Fecir | Konular | Kitaplar

Kabe'nin Çeşitli Zamanlardaki Onarımı

Kabe



Kabe'nin Çeşitli Zamanlardaki Onarımı

 

Hz. İbrahim'den sonra Kabe'nin tarihi, onu
sırayla bina eden Cürhüm, Amalika ve Kureyş kolları arasından geçerek, Kainatın
efendisinde bütün manaların tamamlanması ve gayesini bulur. Daha sonraları bazı
düşmanlarca  yıkılması ve tekrar yapılması ve nihayet hicri 1030 tarihinde bir
selden dolayı harap olan Kabe, Osmanlı sultanı IV. Murat eliyle yeniden bina
edilmesiyle devam eder.

Kabe'nin tarihi üç merhalede manayla bitişik
madde, maddeyle bitişik mana tesisi olarak üç büyük merhale; ilki İlk insan ve
ilk Peygamber Hz. Adem, ikincisi, tevhid dininin peygamber atası Hz. İbrahim, 
İslam'ın zirveye oturduğu Resuller resulü, Muhammed Mustafa'ya bağlanır.

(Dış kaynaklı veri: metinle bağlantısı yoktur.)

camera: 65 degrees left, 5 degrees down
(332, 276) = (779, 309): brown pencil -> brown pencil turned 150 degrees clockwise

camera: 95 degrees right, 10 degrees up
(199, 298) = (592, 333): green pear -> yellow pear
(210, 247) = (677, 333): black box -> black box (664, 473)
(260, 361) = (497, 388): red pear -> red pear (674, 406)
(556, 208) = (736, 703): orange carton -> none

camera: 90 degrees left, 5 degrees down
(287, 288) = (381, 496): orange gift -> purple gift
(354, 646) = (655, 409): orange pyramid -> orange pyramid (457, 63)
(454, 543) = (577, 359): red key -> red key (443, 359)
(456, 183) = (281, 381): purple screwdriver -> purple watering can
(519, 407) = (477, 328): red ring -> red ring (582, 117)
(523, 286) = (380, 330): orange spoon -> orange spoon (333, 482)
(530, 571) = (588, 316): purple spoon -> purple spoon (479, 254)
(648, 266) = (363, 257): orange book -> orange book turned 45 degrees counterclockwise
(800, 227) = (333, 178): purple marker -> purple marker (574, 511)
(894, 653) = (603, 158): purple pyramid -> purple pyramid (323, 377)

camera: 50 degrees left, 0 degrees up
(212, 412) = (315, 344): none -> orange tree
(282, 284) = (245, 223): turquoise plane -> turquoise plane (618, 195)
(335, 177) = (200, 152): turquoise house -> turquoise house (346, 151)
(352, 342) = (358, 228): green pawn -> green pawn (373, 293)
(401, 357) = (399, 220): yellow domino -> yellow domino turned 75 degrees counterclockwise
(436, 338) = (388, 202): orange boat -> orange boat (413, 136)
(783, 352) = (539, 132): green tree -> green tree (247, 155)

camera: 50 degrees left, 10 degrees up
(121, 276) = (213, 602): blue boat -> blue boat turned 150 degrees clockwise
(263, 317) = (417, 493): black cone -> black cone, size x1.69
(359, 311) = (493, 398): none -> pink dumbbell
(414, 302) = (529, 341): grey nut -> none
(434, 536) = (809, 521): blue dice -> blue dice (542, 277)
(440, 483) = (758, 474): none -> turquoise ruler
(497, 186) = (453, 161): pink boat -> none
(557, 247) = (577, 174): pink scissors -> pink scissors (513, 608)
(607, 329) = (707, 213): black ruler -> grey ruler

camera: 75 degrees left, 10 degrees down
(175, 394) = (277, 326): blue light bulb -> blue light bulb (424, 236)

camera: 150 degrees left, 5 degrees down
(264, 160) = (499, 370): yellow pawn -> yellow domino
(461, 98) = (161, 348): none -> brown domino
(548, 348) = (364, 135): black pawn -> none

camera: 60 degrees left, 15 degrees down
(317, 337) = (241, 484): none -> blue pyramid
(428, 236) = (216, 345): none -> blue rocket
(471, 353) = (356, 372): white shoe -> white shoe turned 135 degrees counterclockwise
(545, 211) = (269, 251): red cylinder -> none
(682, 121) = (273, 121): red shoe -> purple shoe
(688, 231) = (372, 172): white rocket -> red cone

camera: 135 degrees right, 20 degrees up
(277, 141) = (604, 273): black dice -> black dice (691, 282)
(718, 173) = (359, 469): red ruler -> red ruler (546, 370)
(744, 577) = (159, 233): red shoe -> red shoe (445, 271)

Muhammed Esed Kabe'nin ihtişamı ve insicamı
yapısıyla ilgili şunları söylemektedir: "Çeşitli islam ülkelerinde deha çapta
sanat eserleri, camiiler gördüm. Kuzey Afrikada namazgahları pırıl pırıl
mermerden beyaz kaymak taşından döşenmiş camiler gördüm. Kudüs'te Taş Kubbe'yi,
zarif alyapı üstünde yükselen o heybetli, o mukemmel kubbeyi gördüm. Zarafetle
cesamet arasındaki tezatsız birliği, İstanbul'un muhteşem camiileri, İran'ın
Safavi camiilerini, yıkıntıları bile harikulade olan Semerkant'teki Timurlenk
Camii'nin heybetli kalıntılarını gördüm.

Fakat bütün bunların hiçbirinde mimarın tevhid
espirisine, Kabe'nin mimarı kadar yaklaştığını hissetmedim. Her türlü çizgi ve
from külfetinden tam bir feragat gösteren bu son derece basit kübde şu düşünce
kendini açığa vurmaktadır: "İnsan ne kadar kendi elleriyle büyük bir güzellik
ortaya koyarsa koysun, bunun Allah'a layık olduğunu düşünmek bir kuruntudan
ileri geçemez" Kabe'nin mimarisinde, büyüklük bile insanın acziyet ve
teslimiyetini dile getirmekte; bu küçük yapı ağırbaşlı tevazuyla tevhidi zevkin
eşsiz örneğini ortaya koymaktadır."[1]



Kabe'de bütün bu gördüklerimiz, gözün
gördükleri, ve aklın değerlendirebildiği dış perde üzerindeki akislerdir.
Halbuki her şey bu dış perdelerin ardında ve madde hesaplarının ötesinde...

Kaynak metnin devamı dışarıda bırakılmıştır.